ATLANTA -- The Coca-Cola Co., staggered by grass-roots protests against the new taste of Coke, announced Wednesday it will reintroduce 'old Coke' within the next few weeks as 'Coca-Cola Classic.'
The old flavor Coke will be marketed alongside new Coke, which was introduced in April, company spokesman Thomas Gray said.
'Everyone wins,' Gray said. 'Thousands of dedicated Coca-Cola consumers have told us they still want the original taste as an option. We have listened and we are taking action to satisfy their request.'
Pepsi officials, who declared a company holiday when Coke changed its formula, greeted the news as another chink in Coca-Cola's armor.
'We're not surprised to hear Coke is reintroducing its old formula because quite clearly the new formula was universally hated,' said Ken Ross, a Pepsi spokesman in Purchase, N.Y. 'I think we've got a great opportunity and we'll go right at it.'
Coca-Cola officials have said the firm was inundated with both complaints and compliments about the taste change.
Guy Mullins of Seattle, the founder of Old Cola Drinkers of America, said he was 'ecstatic' about the return of old Coke.

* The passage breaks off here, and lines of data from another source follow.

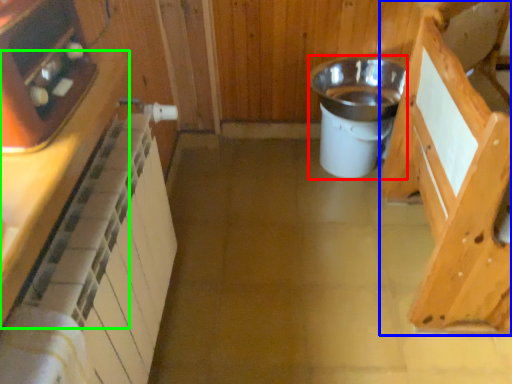
Question: Which object is positioned farthest from appliance (highlighted by a red box)? Select from cabinetry (highlighted by a blue box) and cabinetry (highlighted by a green box).

Choices:
 (A) cabinetry
 (B) cabinetry

Answer: (B)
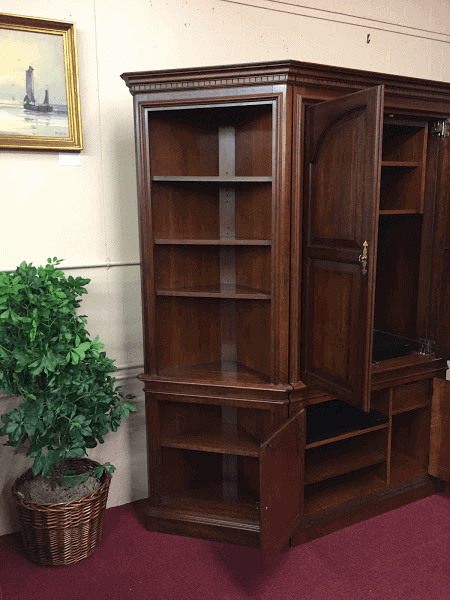
I want to click on cabinet, so click(193, 147), click(169, 218), click(187, 285), click(190, 325), click(194, 426), click(195, 476).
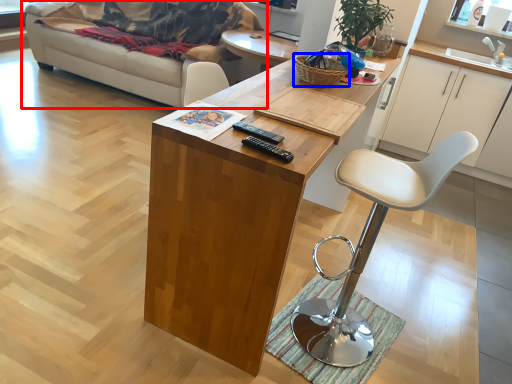
Question: Which object appears farthest to the camera in this image, studio couch (highlighted by a red box) or basket (highlighted by a blue box)?

Choices:
 (A) studio couch
 (B) basket

Answer: (A)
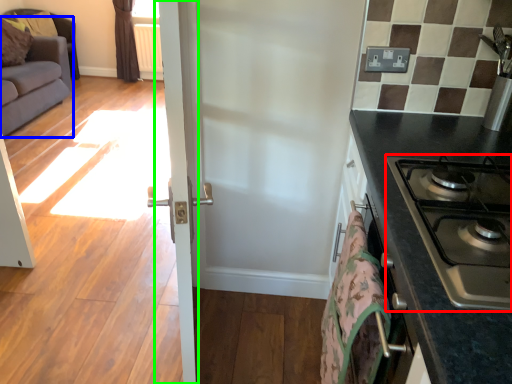
Question: Considering the real-world distances, which object is closest to gas stove (highlighted by a red box)? studio couch (highlighted by a blue box) or screen door (highlighted by a green box).

Choices:
 (A) studio couch
 (B) screen door

Answer: (B)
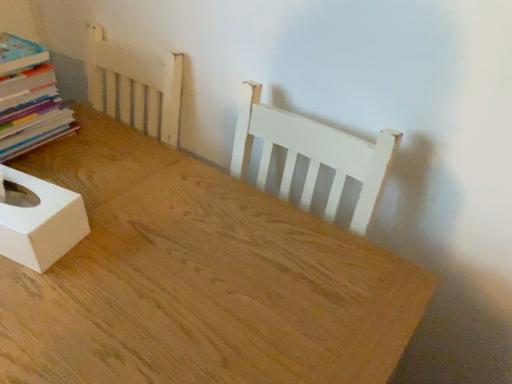
The width and height of the screenshot is (512, 384). Identify the location of free point in front of white matte tissue box at lower left. (33, 310).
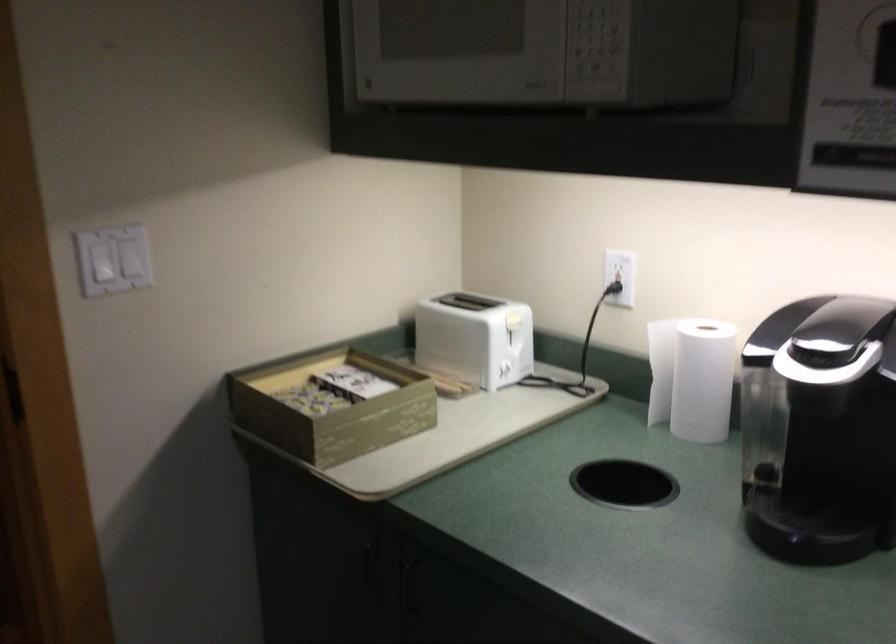
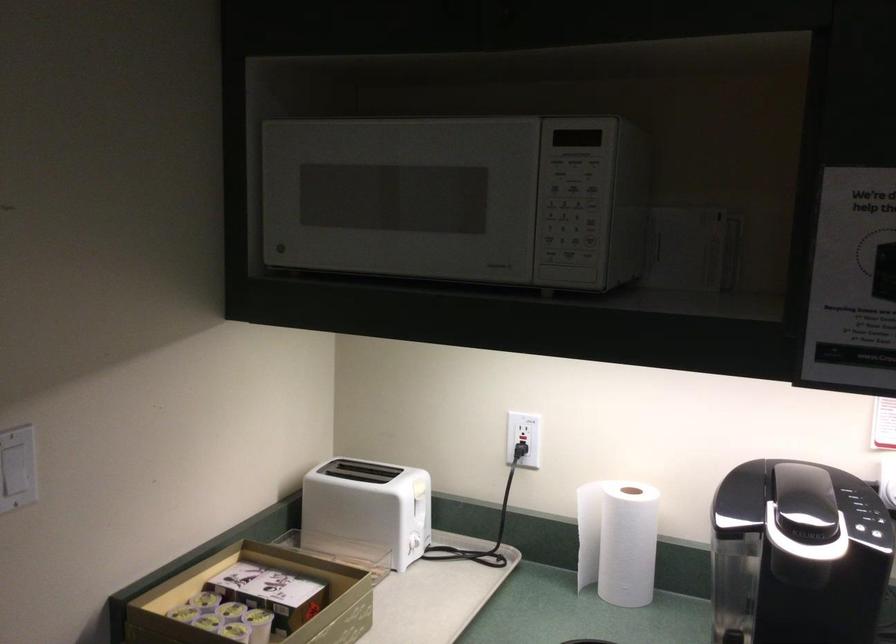
In the second image, find the point that corresponds to [332,406] in the first image.

(259, 625)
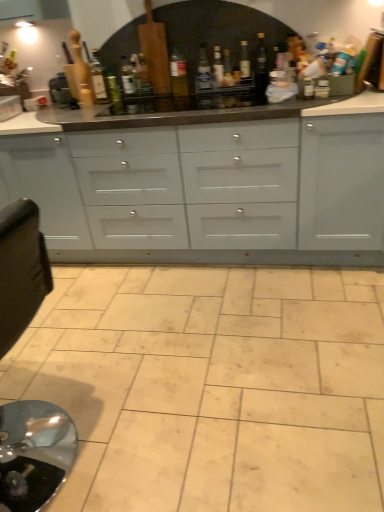
The width and height of the screenshot is (384, 512). What are the coordinates of `vacant space situated on the left part of black glass bottle at center, which appears as the 1th bottle when viewed from the right` in the screenshot? It's located at (239, 92).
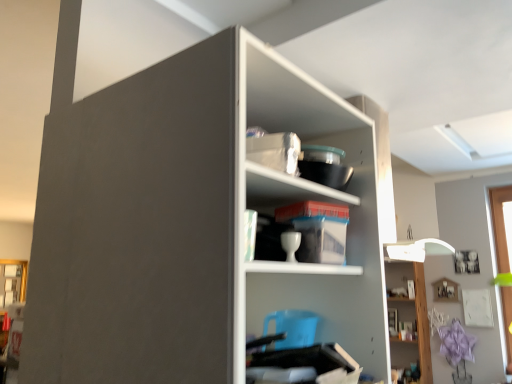
Question: In which direction should I rotate to look at white glossy cup at center, which is counted as the 2th shelf, starting from the right?

Choices:
 (A) left
 (B) right

Answer: (B)

Question: Would you say white matte shelf at center, positioned as the 1th shelf in front-to-back order, is a long distance from white glossy lamp at upper right, arranged as the 3th shelf when viewed from the front?

Choices:
 (A) no
 (B) yes

Answer: (B)

Question: From the image's perspective, is white matte shelf at center, which is counted as the 3th shelf, starting from the back, above white glossy lamp at upper right, which ranks as the first shelf in bottom-to-top order?

Choices:
 (A) no
 (B) yes

Answer: (B)

Question: Considering the relative positions of white matte shelf at center, the 2th shelf when ordered from top to bottom, and white glossy lamp at upper right, the first shelf positioned from the back, in the image provided, is white matte shelf at center, the 2th shelf when ordered from top to bottom, to the left of white glossy lamp at upper right, the first shelf positioned from the back, from the viewer's perspective?

Choices:
 (A) yes
 (B) no

Answer: (A)

Question: Does white matte shelf at center, the 2th shelf when ordered from top to bottom, touch white glossy lamp at upper right, positioned as the first shelf in right-to-left order?

Choices:
 (A) no
 (B) yes

Answer: (A)

Question: Does white matte shelf at center, which is counted as the 3th shelf, starting from the back, have a greater width compared to white glossy lamp at upper right, positioned as the first shelf in right-to-left order?

Choices:
 (A) no
 (B) yes

Answer: (B)

Question: Would you say white matte shelf at center, the first shelf when ordered from left to right, is outside white glossy lamp at upper right, arranged as the 3th shelf when viewed from the front?

Choices:
 (A) yes
 (B) no

Answer: (A)

Question: Considering the relative positions of matte gold frame at lower left and white glossy cup at center, acting as the 3th shelf starting from the bottom, in the image provided, is matte gold frame at lower left to the right of white glossy cup at center, acting as the 3th shelf starting from the bottom, from the viewer's perspective?

Choices:
 (A) yes
 (B) no

Answer: (B)

Question: Can you confirm if matte gold frame at lower left is thinner than white glossy cup at center, which is counted as the 2th shelf, starting from the left?

Choices:
 (A) yes
 (B) no

Answer: (A)

Question: Is white glossy cup at center, acting as the 3th shelf starting from the bottom, at the back of matte gold frame at lower left?

Choices:
 (A) no
 (B) yes

Answer: (A)

Question: Is matte gold frame at lower left outside of white glossy cup at center, which ranks as the second shelf in back-to-front order?

Choices:
 (A) yes
 (B) no

Answer: (A)

Question: Is matte gold frame at lower left bigger than white glossy cup at center, which is counted as the 2th shelf, starting from the left?

Choices:
 (A) no
 (B) yes

Answer: (B)

Question: Considering the relative sizes of matte gold frame at lower left and white glossy cup at center, which is the second shelf from front to back, in the image provided, is matte gold frame at lower left smaller than white glossy cup at center, which is the second shelf from front to back,?

Choices:
 (A) yes
 (B) no

Answer: (B)

Question: Is matte gold frame at lower left further to the viewer compared to white matte shelf at center, the first shelf when ordered from left to right?

Choices:
 (A) no
 (B) yes

Answer: (B)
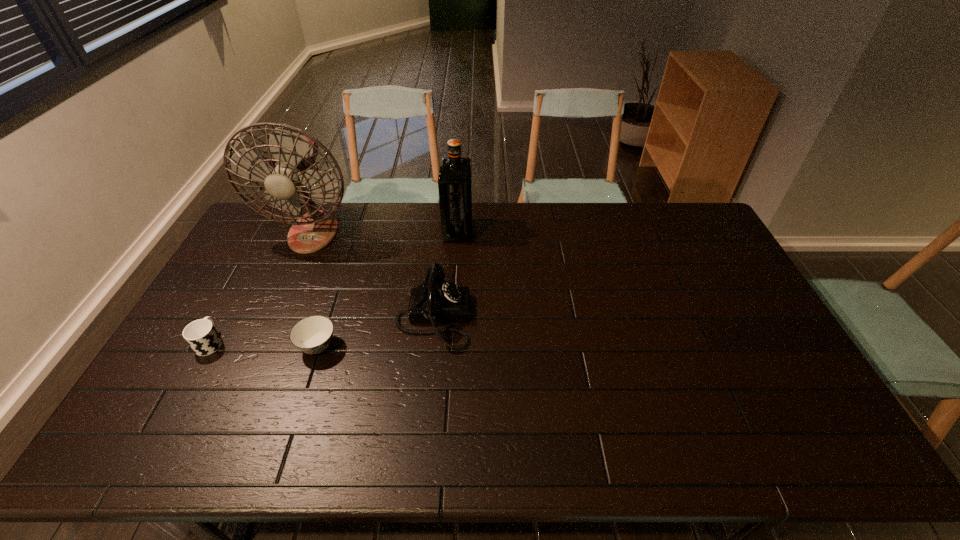
Find the location of a particular element. Image resolution: width=960 pixels, height=540 pixels. vacant position located 0.290m on the side of the cup with the handle is located at coordinates (254, 262).

Where is `vacant space located 0.270m on the front of the soup bowl`? vacant space located 0.270m on the front of the soup bowl is located at coordinates (279, 461).

This screenshot has width=960, height=540. What are the coordinates of `fan at the far edge` in the screenshot? It's located at (294, 151).

Find the location of a particular element. This screenshot has height=540, width=960. liquor at the far edge is located at coordinates (455, 173).

The width and height of the screenshot is (960, 540). I want to click on fan that is at the left edge, so click(x=294, y=151).

Identify the location of cup at the left edge. This screenshot has height=540, width=960. (201, 335).

At what (x,y) coordinates should I click in order to perform the action: click on object present at the far left corner. Please return your answer as a coordinate pair (x, y). Looking at the image, I should click on (294, 151).

The image size is (960, 540). Identify the location of blank space at the far edge. (593, 224).

The image size is (960, 540). Find the location of `vacant space at the left edge of the desktop`. vacant space at the left edge of the desktop is located at coordinates (192, 419).

Identify the location of free space at the right edge. coord(740,299).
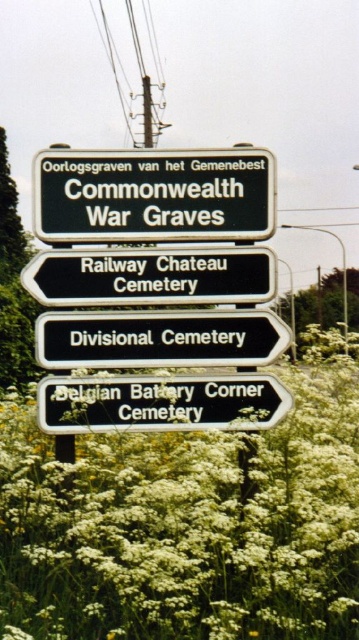
You are a tourist holding a 1.2 meter long walking stick. You want to place it horizontally between the black metal sign at center and the green plastic sign at lower right. Can the walking stick fit between them without bending?

The black metal sign at center is shorter than the green plastic sign at lower right, so the distance between them might be insufficient. However, the exact spatial relationship isn

You are standing in a field and see the white fluffy flowers at center and the green plastic sign at lower right. Which object is located to the left of the other?

The white fluffy flowers at center is positioned on the left side of green plastic sign at lower right.

You are holding a measuring tape and need to determine if the black metal sign at center can fit into a storage box that is exactly the width of the green plastic sign at lower right. Can it fit?

The black metal sign at center might be wider than the green plastic sign at lower right, so it may not fit into the storage box designed for the green plastic sign at lower right.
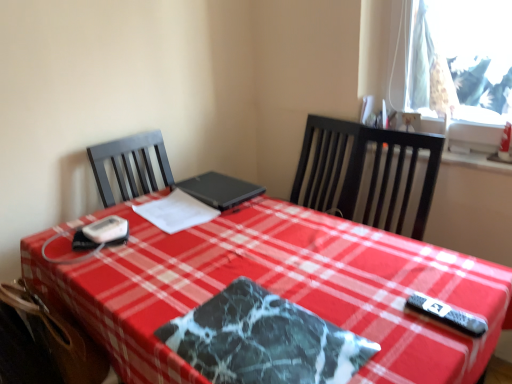
Question: Is marble-patterned placemat at center further to camera compared to white paper at center?

Choices:
 (A) yes
 (B) no

Answer: (B)

Question: Is white paper at center surrounded by marble-patterned placemat at center?

Choices:
 (A) no
 (B) yes

Answer: (A)

Question: Is marble-patterned placemat at center placed right next to white paper at center?

Choices:
 (A) yes
 (B) no

Answer: (B)

Question: Is the depth of marble-patterned placemat at center less than that of white paper at center?

Choices:
 (A) yes
 (B) no

Answer: (A)

Question: Does marble-patterned placemat at center have a lesser height compared to white paper at center?

Choices:
 (A) yes
 (B) no

Answer: (A)

Question: Is marble-patterned placemat at center bigger than white paper at center?

Choices:
 (A) no
 (B) yes

Answer: (B)

Question: Is the depth of brown leather swivel chair at lower left less than that of white paper at center?

Choices:
 (A) yes
 (B) no

Answer: (A)

Question: From a real-world perspective, is brown leather swivel chair at lower left on white paper at center?

Choices:
 (A) no
 (B) yes

Answer: (A)

Question: Considering the relative positions of brown leather swivel chair at lower left and white paper at center in the image provided, is brown leather swivel chair at lower left to the left of white paper at center from the viewer's perspective?

Choices:
 (A) yes
 (B) no

Answer: (A)

Question: Does brown leather swivel chair at lower left come behind white paper at center?

Choices:
 (A) yes
 (B) no

Answer: (B)

Question: From a real-world perspective, is brown leather swivel chair at lower left under white paper at center?

Choices:
 (A) no
 (B) yes

Answer: (B)

Question: Does brown leather swivel chair at lower left appear on the right side of white paper at center?

Choices:
 (A) yes
 (B) no

Answer: (B)

Question: Is black matte laptop at center outside of white paper at center?

Choices:
 (A) yes
 (B) no

Answer: (A)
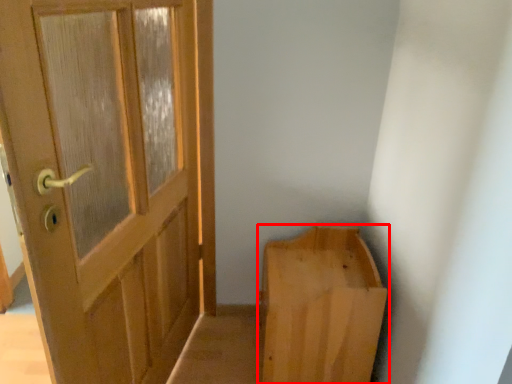
Question: From the image's perspective, where is furniture (annotated by the red box) located in relation to door in the image?

Choices:
 (A) below
 (B) above

Answer: (A)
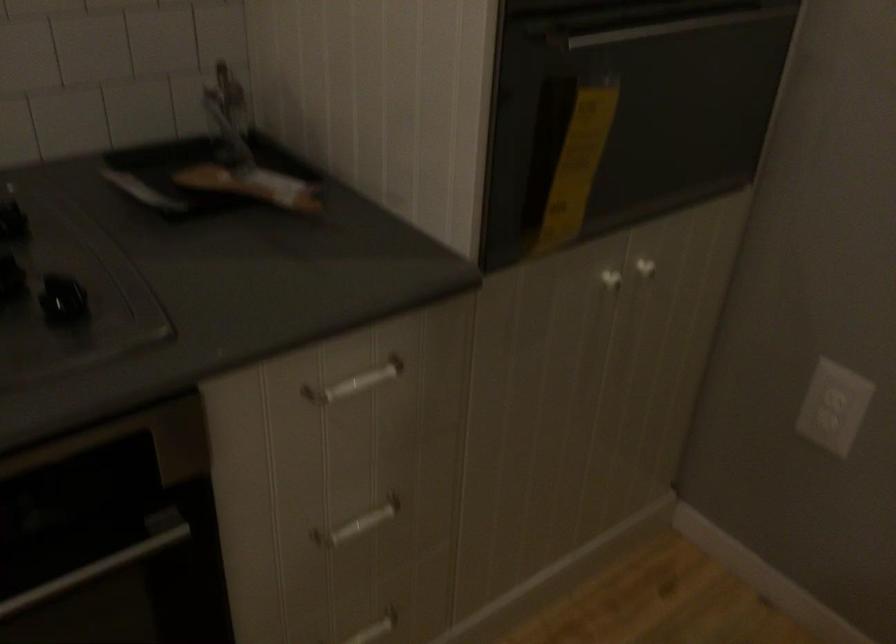
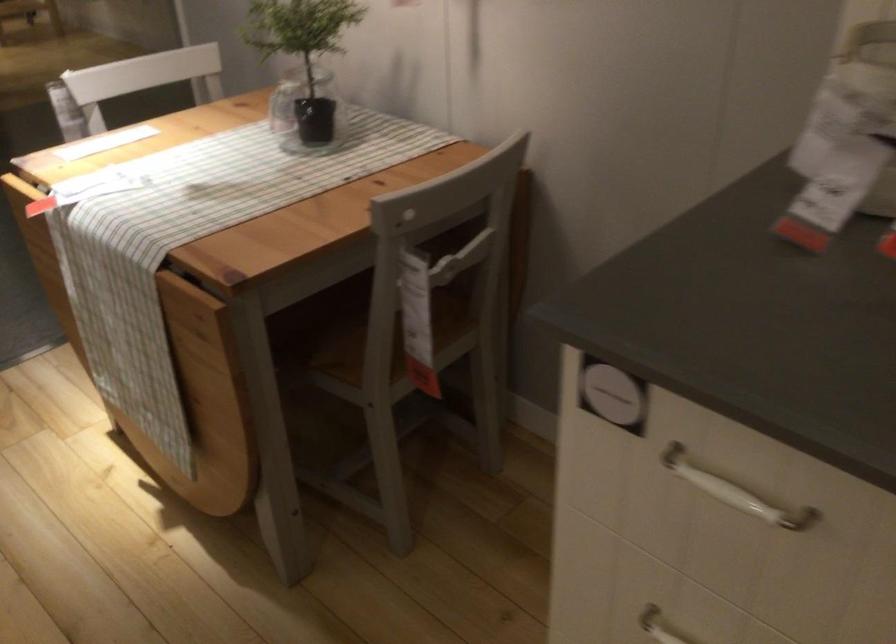
The first image is from the beginning of the video and the second image is from the end. How did the camera likely rotate when shooting the video?

The camera rotated toward left-down.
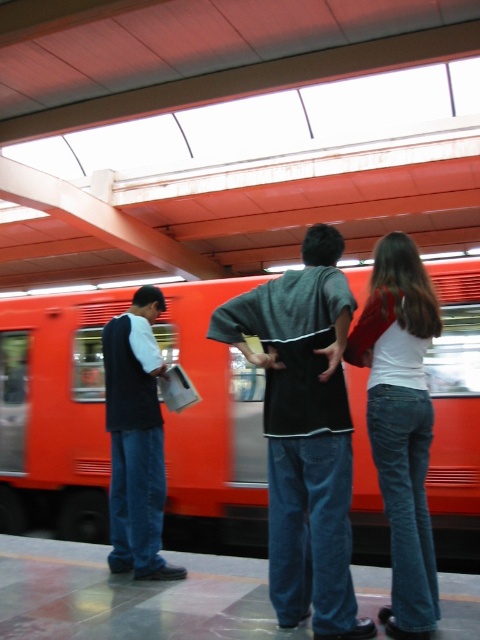
Is white matte shirt at center wider than dark blue jeans at left?

No, white matte shirt at center is not wider than dark blue jeans at left.

Can you confirm if white matte shirt at center is positioned below dark blue jeans at left?

Actually, white matte shirt at center is above dark blue jeans at left.

Who is more distant from viewer, (x=399, y=568) or (x=121, y=330)?

Point (x=121, y=330)

You are a GUI agent. You are given a task and a screenshot of the screen. Output one action in this format:
    pyautogui.click(x=<x>, y=<y>)
    Task: Click on the white matte shirt at center
    The image size is (480, 640).
    Given the screenshot: What is the action you would take?
    pyautogui.click(x=400, y=422)

Does dark gray cotton shirt at center appear on the left side of white matte shirt at center?

Indeed, dark gray cotton shirt at center is positioned on the left side of white matte shirt at center.

Based on the photo, is dark gray cotton shirt at center wider than white matte shirt at center?

Correct, the width of dark gray cotton shirt at center exceeds that of white matte shirt at center.

The width and height of the screenshot is (480, 640). Identify the location of dark gray cotton shirt at center. (304, 433).

The width and height of the screenshot is (480, 640). In order to click on dark gray cotton shirt at center in this screenshot , I will do `click(304, 433)`.

Consider the image. Who is positioned more to the right, orange metallic train at center or dark gray cotton shirt at center?

orange metallic train at center

Does orange metallic train at center have a lesser width compared to dark gray cotton shirt at center?

Yes.

In order to click on orange metallic train at center in this screenshot , I will do 55,412.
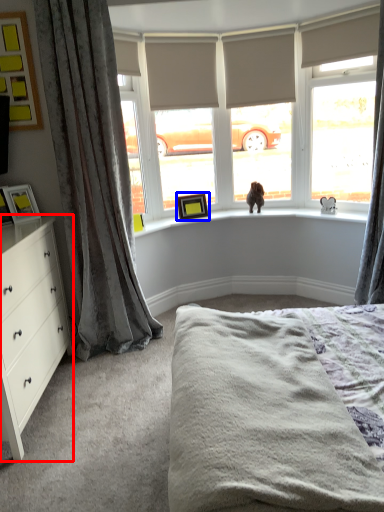
Question: Among these objects, which one is farthest to the camera, chest of drawers (highlighted by a red box) or picture frame (highlighted by a blue box)?

Choices:
 (A) chest of drawers
 (B) picture frame

Answer: (B)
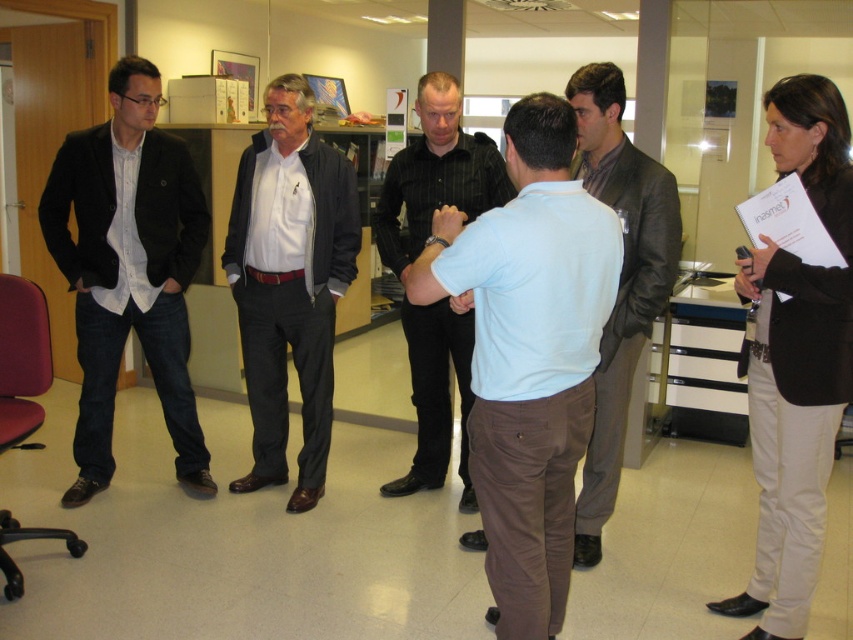
You are standing in the office scene described. There is a point at coordinate [289,282]. What object or person is located at that point?

The white matte shirt at center is located at point [289,282].

You are an office assistant who needs to locate the dark blue denim jeans at left and the dark brown leather jacket at center for a client. According to the scene, which object is positioned to the left of the other?

The dark blue denim jeans at left is to the left of the dark brown leather jacket at center.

'We're elated that the American consumer can have a choice and get the Old Coca-Cola back,' said Mullins, who filed a suit against the soft drink giant to require it to provide 'old Coke.' The suit was thrown out of court.
Although taste tests by the company indicated a majority of people prefer the new taste of Coke, a survey by Leo J. Shapiro, a Chicago research firm, shows 59 percent of soft drink buyers who have tasted the new Coke say the original formula tastes better.
A vocal legion of long-time Coke drinkers created a national stir about the formula change, the first in the 99-year history of the soft drink. Some people stockpiled the 'old Coke' and enterprising merchants were selling cases of 'vintage Coke' at double and triple price.
Jesse Meyers, an industry expert and publisher of the Beverage Digest newsletter, said the decision to reintroduce 'old Coke' was 'absolutely' the result of the groundswell of negative reaction.
'I think it's two things,' Meyers said. 'One, the market is getting incredibly diversified. Coke sees this an an opportunity to add another segment.
'Secondly, the diehard, very vocal Coca-Cola drinker wants his old friend back. This became a cultural offense to some people and Coke is now saying, 'Hey, we're listening to you.''
Coke is the top soft drink in the United States, but its market share in the $23-billion-a-year industry has been diminished by its chief rival, Pepsi. According to latest figures in Beverage Digest, Coke holds a 21.7 percent market share to 18.8 for Pepsi.
Coca-Cola officials said company researchers stumbled on the new taste of Coke while working on a formula for Diet Coke in 1980. They called the new Coke formula lighter and said it had a better taste.
New Coke critics said the change was intended to make Coke taste more like Pepsi.
Company officials said Coca-Cola Classic will be available in some markets within several weeks and will not affect the production of the new Coke.